** Begin **

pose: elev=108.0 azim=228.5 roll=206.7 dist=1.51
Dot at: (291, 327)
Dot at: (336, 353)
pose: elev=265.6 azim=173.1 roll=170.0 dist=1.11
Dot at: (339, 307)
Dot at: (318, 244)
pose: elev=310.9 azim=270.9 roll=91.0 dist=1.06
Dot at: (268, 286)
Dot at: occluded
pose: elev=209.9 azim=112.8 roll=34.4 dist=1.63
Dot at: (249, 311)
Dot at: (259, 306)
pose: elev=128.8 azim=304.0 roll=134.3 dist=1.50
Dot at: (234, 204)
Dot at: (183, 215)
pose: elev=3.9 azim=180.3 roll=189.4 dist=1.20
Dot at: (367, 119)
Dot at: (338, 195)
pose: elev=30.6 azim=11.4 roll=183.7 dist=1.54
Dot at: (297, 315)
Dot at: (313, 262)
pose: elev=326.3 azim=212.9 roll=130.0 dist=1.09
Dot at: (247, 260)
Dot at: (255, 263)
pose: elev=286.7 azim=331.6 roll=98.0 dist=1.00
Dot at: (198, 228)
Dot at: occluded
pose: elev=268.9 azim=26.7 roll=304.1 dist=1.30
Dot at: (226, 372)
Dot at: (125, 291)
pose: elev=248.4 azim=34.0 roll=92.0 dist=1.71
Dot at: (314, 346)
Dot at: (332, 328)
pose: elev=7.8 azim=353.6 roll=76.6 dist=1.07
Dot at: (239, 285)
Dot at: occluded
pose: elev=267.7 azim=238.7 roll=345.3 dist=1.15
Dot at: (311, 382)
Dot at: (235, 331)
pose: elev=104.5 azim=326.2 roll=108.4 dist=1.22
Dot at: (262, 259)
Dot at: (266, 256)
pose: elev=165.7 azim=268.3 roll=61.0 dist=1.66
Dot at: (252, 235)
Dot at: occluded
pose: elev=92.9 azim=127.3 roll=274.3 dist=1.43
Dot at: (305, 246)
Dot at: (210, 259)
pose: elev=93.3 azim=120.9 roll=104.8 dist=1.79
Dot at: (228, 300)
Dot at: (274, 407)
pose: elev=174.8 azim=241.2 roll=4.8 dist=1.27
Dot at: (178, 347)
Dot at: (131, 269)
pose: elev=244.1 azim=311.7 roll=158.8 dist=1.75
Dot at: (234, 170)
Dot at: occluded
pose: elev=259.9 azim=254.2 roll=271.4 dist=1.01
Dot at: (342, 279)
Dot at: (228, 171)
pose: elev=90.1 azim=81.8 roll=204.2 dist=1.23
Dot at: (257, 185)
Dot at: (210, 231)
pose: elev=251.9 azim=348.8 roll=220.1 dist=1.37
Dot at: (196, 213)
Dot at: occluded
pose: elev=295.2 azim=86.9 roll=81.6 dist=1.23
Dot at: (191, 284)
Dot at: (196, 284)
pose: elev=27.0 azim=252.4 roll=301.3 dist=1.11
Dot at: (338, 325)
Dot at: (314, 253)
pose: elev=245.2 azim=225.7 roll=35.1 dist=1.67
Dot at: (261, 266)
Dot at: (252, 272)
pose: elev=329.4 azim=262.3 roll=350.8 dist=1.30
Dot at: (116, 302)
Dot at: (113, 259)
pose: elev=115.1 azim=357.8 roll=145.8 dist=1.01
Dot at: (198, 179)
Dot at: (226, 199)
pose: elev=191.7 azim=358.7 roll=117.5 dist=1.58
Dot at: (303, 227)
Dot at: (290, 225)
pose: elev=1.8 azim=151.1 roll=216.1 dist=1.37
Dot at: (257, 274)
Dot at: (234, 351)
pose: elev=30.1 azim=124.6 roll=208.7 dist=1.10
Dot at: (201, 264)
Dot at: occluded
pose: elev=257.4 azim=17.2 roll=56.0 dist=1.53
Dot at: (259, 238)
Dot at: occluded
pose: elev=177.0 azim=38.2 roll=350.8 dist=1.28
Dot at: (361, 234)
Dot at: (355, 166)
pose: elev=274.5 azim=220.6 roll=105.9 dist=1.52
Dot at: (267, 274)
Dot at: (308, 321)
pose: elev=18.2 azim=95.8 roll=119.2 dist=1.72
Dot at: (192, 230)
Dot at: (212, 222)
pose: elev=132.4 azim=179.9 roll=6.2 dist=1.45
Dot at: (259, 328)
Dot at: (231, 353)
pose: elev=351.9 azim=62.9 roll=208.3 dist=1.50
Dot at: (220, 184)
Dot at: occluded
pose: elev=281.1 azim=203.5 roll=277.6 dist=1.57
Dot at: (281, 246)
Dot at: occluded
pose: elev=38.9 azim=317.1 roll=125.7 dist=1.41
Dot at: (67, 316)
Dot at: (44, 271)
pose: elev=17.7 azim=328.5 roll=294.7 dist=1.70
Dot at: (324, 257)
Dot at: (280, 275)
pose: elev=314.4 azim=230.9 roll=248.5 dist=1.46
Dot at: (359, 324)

** End **

To be done
Convert all of the records above into a JSON list of strings, one string per line, leaving out any blank lines.

Worked solution
[
  "pose: elev=108.0 azim=228.5 roll=206.7 dist=1.51",
  "Dot at: (291, 327)",
  "Dot at: (336, 353)",
  "pose: elev=265.6 azim=173.1 roll=170.0 dist=1.11",
  "Dot at: (339, 307)",
  "Dot at: (318, 244)",
  "pose: elev=310.9 azim=270.9 roll=91.0 dist=1.06",
  "Dot at: (268, 286)",
  "Dot at: occluded",
  "pose: elev=209.9 azim=112.8 roll=34.4 dist=1.63",
  "Dot at: (249, 311)",
  "Dot at: (259, 306)",
  "pose: elev=128.8 azim=304.0 roll=134.3 dist=1.50",
  "Dot at: (234, 204)",
  "Dot at: (183, 215)",
  "pose: elev=3.9 azim=180.3 roll=189.4 dist=1.20",
  "Dot at: (367, 119)",
  "Dot at: (338, 195)",
  "pose: elev=30.6 azim=11.4 roll=183.7 dist=1.54",
  "Dot at: (297, 315)",
  "Dot at: (313, 262)",
  "pose: elev=326.3 azim=212.9 roll=130.0 dist=1.09",
  "Dot at: (247, 260)",
  "Dot at: (255, 263)",
  "pose: elev=286.7 azim=331.6 roll=98.0 dist=1.00",
  "Dot at: (198, 228)",
  "Dot at: occluded",
  "pose: elev=268.9 azim=26.7 roll=304.1 dist=1.30",
  "Dot at: (226, 372)",
  "Dot at: (125, 291)",
  "pose: elev=248.4 azim=34.0 roll=92.0 dist=1.71",
  "Dot at: (314, 346)",
  "Dot at: (332, 328)",
  "pose: elev=7.8 azim=353.6 roll=76.6 dist=1.07",
  "Dot at: (239, 285)",
  "Dot at: occluded",
  "pose: elev=267.7 azim=238.7 roll=345.3 dist=1.15",
  "Dot at: (311, 382)",
  "Dot at: (235, 331)",
  "pose: elev=104.5 azim=326.2 roll=108.4 dist=1.22",
  "Dot at: (262, 259)",
  "Dot at: (266, 256)",
  "pose: elev=165.7 azim=268.3 roll=61.0 dist=1.66",
  "Dot at: (252, 235)",
  "Dot at: occluded",
  "pose: elev=92.9 azim=127.3 roll=274.3 dist=1.43",
  "Dot at: (305, 246)",
  "Dot at: (210, 259)",
  "pose: elev=93.3 azim=120.9 roll=104.8 dist=1.79",
  "Dot at: (228, 300)",
  "Dot at: (274, 407)",
  "pose: elev=174.8 azim=241.2 roll=4.8 dist=1.27",
  "Dot at: (178, 347)",
  "Dot at: (131, 269)",
  "pose: elev=244.1 azim=311.7 roll=158.8 dist=1.75",
  "Dot at: (234, 170)",
  "Dot at: occluded",
  "pose: elev=259.9 azim=254.2 roll=271.4 dist=1.01",
  "Dot at: (342, 279)",
  "Dot at: (228, 171)",
  "pose: elev=90.1 azim=81.8 roll=204.2 dist=1.23",
  "Dot at: (257, 185)",
  "Dot at: (210, 231)",
  "pose: elev=251.9 azim=348.8 roll=220.1 dist=1.37",
  "Dot at: (196, 213)",
  "Dot at: occluded",
  "pose: elev=295.2 azim=86.9 roll=81.6 dist=1.23",
  "Dot at: (191, 284)",
  "Dot at: (196, 284)",
  "pose: elev=27.0 azim=252.4 roll=301.3 dist=1.11",
  "Dot at: (338, 325)",
  "Dot at: (314, 253)",
  "pose: elev=245.2 azim=225.7 roll=35.1 dist=1.67",
  "Dot at: (261, 266)",
  "Dot at: (252, 272)",
  "pose: elev=329.4 azim=262.3 roll=350.8 dist=1.30",
  "Dot at: (116, 302)",
  "Dot at: (113, 259)",
  "pose: elev=115.1 azim=357.8 roll=145.8 dist=1.01",
  "Dot at: (198, 179)",
  "Dot at: (226, 199)",
  "pose: elev=191.7 azim=358.7 roll=117.5 dist=1.58",
  "Dot at: (303, 227)",
  "Dot at: (290, 225)",
  "pose: elev=1.8 azim=151.1 roll=216.1 dist=1.37",
  "Dot at: (257, 274)",
  "Dot at: (234, 351)",
  "pose: elev=30.1 azim=124.6 roll=208.7 dist=1.10",
  "Dot at: (201, 264)",
  "Dot at: occluded",
  "pose: elev=257.4 azim=17.2 roll=56.0 dist=1.53",
  "Dot at: (259, 238)",
  "Dot at: occluded",
  "pose: elev=177.0 azim=38.2 roll=350.8 dist=1.28",
  "Dot at: (361, 234)",
  "Dot at: (355, 166)",
  "pose: elev=274.5 azim=220.6 roll=105.9 dist=1.52",
  "Dot at: (267, 274)",
  "Dot at: (308, 321)",
  "pose: elev=18.2 azim=95.8 roll=119.2 dist=1.72",
  "Dot at: (192, 230)",
  "Dot at: (212, 222)",
  "pose: elev=132.4 azim=179.9 roll=6.2 dist=1.45",
  "Dot at: (259, 328)",
  "Dot at: (231, 353)",
  "pose: elev=351.9 azim=62.9 roll=208.3 dist=1.50",
  "Dot at: (220, 184)",
  "Dot at: occluded",
  "pose: elev=281.1 azim=203.5 roll=277.6 dist=1.57",
  "Dot at: (281, 246)",
  "Dot at: occluded",
  "pose: elev=38.9 azim=317.1 roll=125.7 dist=1.41",
  "Dot at: (67, 316)",
  "Dot at: (44, 271)",
  "pose: elev=17.7 azim=328.5 roll=294.7 dist=1.70",
  "Dot at: (324, 257)",
  "Dot at: (280, 275)",
  "pose: elev=314.4 azim=230.9 roll=248.5 dist=1.46",
  "Dot at: (359, 324)"
]